Request: Write out the records below exactly as they appear, skipping each picture.

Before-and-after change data
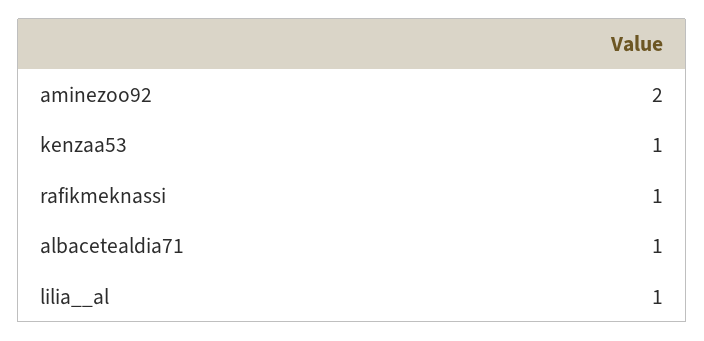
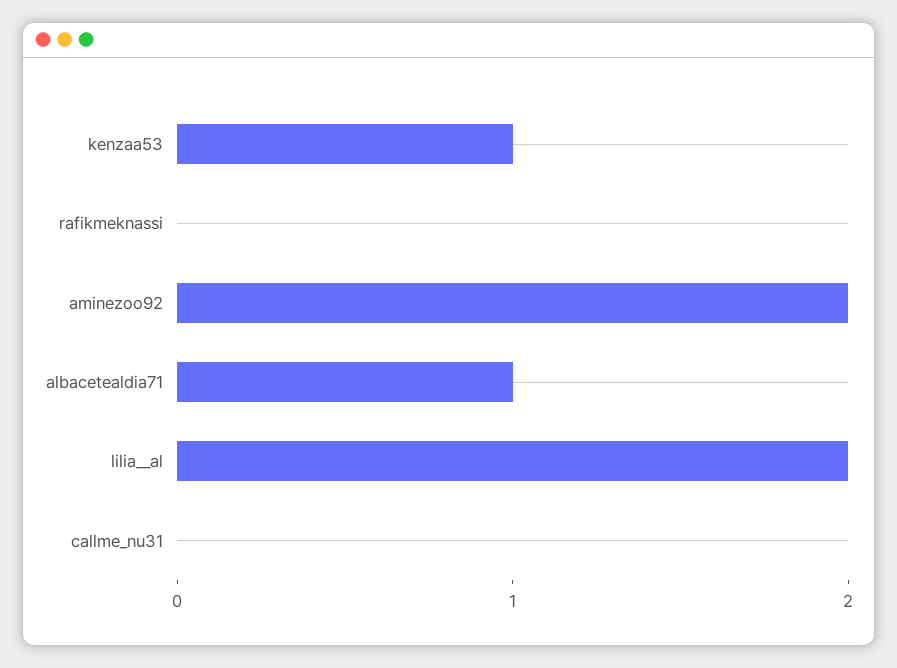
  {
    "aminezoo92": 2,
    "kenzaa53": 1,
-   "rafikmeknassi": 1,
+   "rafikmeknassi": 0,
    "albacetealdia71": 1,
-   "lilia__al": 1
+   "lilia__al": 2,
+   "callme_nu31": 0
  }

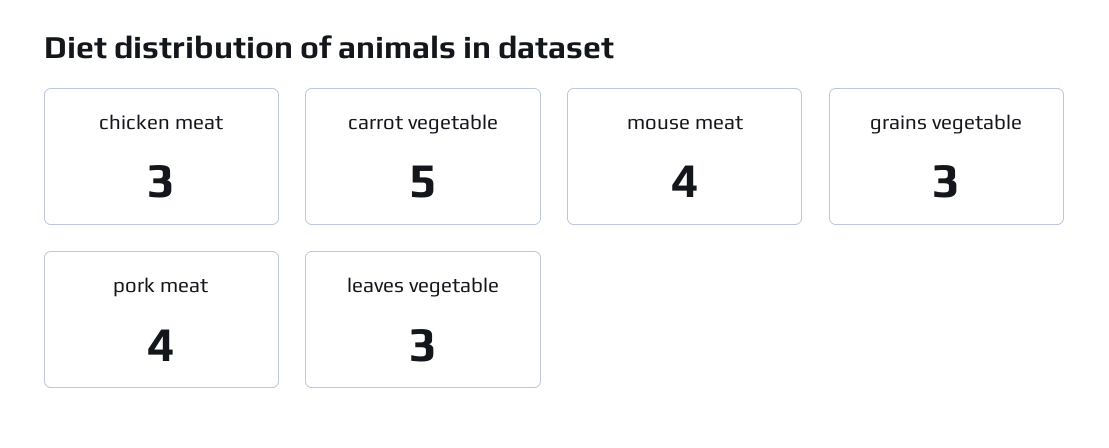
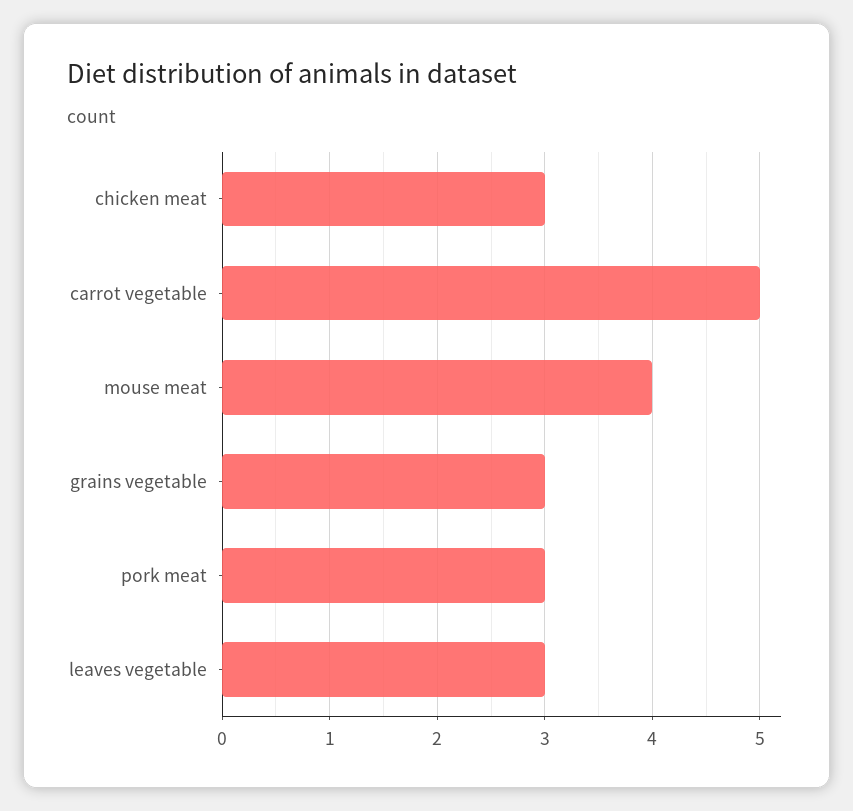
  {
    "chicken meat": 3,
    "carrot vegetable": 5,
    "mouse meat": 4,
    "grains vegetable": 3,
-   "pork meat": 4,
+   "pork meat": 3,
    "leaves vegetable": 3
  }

Solution to this problem:
  {
    "aminezoo92": 2,
    "kenzaa53": 1,
-   "rafikmeknassi": 1,
+   "rafikmeknassi": 0,
    "albacetealdia71": 1,
-   "lilia__al": 1
+   "lilia__al": 2,
+   "callme_nu31": 0
  }

  {
    "chicken meat": 3,
    "carrot vegetable": 5,
    "mouse meat": 4,
    "grains vegetable": 3,
-   "pork meat": 4,
+   "pork meat": 3,
    "leaves vegetable": 3
  }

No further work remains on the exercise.